▶ **The records**:
>>>>
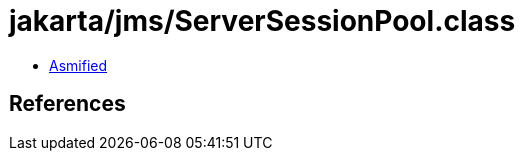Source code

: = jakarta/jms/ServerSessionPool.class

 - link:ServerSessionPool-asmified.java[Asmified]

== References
<<<<
>>>>
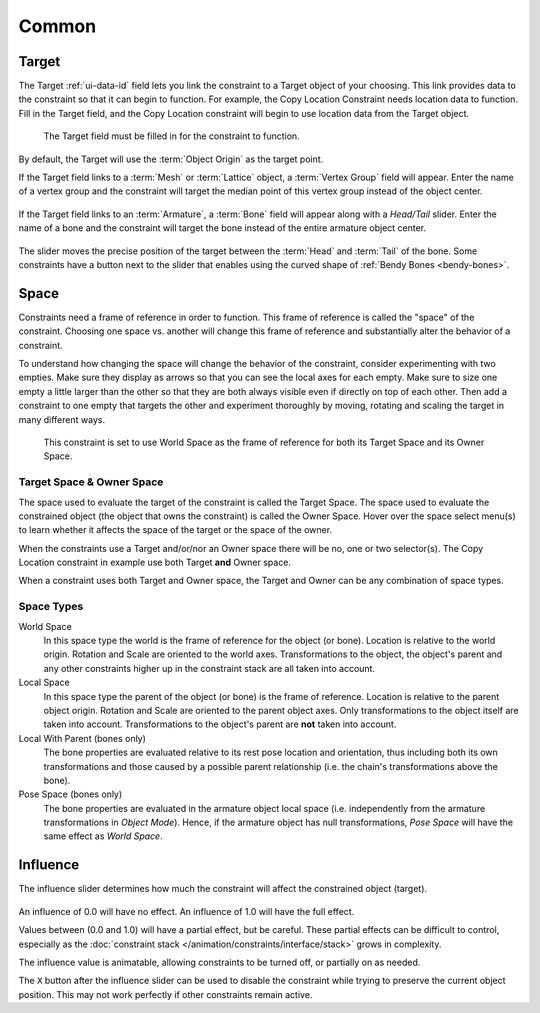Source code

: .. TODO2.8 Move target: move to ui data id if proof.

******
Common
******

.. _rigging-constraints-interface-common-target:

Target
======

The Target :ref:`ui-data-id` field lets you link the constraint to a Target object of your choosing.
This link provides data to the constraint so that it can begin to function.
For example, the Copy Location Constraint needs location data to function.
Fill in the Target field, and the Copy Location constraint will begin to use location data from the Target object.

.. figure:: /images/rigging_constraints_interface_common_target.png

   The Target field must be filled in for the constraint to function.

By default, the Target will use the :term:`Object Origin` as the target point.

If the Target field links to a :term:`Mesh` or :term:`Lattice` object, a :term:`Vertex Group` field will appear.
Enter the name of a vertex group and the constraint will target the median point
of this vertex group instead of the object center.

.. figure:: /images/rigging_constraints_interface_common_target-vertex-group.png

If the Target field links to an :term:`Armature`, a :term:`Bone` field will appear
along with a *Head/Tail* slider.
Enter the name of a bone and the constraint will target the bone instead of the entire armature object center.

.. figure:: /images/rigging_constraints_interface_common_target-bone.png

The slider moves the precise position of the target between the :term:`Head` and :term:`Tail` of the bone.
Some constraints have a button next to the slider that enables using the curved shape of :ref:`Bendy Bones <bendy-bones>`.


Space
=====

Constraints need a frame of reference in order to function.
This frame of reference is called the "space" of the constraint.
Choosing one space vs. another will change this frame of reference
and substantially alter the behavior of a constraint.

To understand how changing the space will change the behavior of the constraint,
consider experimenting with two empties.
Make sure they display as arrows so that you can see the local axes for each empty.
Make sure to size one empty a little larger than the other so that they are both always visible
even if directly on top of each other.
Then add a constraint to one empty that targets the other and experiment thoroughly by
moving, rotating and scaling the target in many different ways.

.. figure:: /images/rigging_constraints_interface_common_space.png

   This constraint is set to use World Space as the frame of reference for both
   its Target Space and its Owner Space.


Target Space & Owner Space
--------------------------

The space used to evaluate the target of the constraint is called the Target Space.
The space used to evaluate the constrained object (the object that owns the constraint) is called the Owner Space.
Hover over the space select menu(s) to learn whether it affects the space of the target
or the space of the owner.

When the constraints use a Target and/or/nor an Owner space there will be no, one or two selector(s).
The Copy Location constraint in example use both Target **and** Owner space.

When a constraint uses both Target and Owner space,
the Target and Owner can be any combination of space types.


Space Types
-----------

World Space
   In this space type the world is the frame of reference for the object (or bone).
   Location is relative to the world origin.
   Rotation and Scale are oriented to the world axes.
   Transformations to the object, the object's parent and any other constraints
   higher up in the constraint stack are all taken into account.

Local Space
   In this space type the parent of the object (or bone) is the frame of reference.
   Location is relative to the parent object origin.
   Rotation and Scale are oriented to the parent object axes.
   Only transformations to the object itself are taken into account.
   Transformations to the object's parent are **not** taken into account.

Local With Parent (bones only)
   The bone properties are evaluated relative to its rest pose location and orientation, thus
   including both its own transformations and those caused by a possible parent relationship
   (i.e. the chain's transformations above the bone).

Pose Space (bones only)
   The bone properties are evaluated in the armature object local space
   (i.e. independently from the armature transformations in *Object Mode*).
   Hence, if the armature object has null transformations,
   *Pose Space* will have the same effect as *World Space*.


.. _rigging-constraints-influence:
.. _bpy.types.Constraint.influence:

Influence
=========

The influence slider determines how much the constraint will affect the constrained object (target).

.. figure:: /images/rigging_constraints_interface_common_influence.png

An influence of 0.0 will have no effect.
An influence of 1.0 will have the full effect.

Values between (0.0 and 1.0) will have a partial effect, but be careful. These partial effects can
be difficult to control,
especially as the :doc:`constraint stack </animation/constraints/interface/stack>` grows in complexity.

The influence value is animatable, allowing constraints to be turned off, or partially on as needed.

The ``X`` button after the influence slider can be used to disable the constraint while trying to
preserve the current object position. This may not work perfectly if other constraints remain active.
<<<<
▶ **What to do**: Beginning at the line with "When the constraints" and ending at the line with "In this space type the parent", reproduce each line of the data above exactly, and add no other lines.

▶ **Result for this exercise**:
When the constraints use a Target and/or/nor an Owner space there will be no, one or two selector(s).
The Copy Location constraint in example use both Target **and** Owner space.

When a constraint uses both Target and Owner space,
the Target and Owner can be any combination of space types.


Space Types
-----------

World Space
   In this space type the world is the frame of reference for the object (or bone).
   Location is relative to the world origin.
   Rotation and Scale are oriented to the world axes.
   Transformations to the object, the object's parent and any other constraints
   higher up in the constraint stack are all taken into account.

Local Space
   In this space type the parent of the object (or bone) is the frame of reference.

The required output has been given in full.